### WHAT IS REQUIRED
Copy out the lines between the one holding "Kit Reconstruction" and the one holding "Compatibles SHARP", inclusive, reproducing them precisely.

<<<<

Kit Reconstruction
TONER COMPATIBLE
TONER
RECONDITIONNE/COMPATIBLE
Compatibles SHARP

>>>>
<<<<

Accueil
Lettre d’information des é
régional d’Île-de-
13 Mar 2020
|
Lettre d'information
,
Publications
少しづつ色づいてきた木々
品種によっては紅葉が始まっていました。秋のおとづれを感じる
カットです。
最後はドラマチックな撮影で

>>>>
<<<<

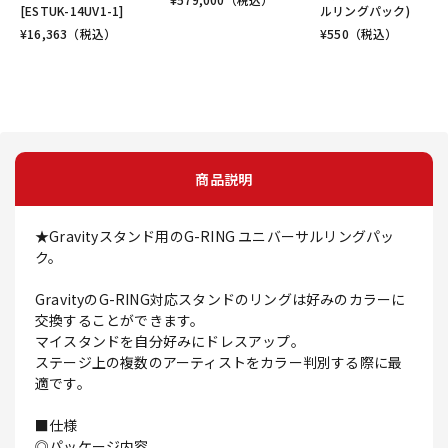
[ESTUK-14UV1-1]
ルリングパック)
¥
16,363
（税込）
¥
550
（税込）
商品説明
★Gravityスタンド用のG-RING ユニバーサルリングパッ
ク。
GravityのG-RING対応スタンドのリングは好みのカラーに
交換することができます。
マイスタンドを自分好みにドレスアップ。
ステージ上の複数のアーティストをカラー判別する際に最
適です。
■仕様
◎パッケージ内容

>>>>

### SOLUTION TO THIS PROBLEM
Kit Reconstruction
TONER COMPATIBLE
TONER
RECONDITIONNE/COMPATIBLE
Compatibles SHARP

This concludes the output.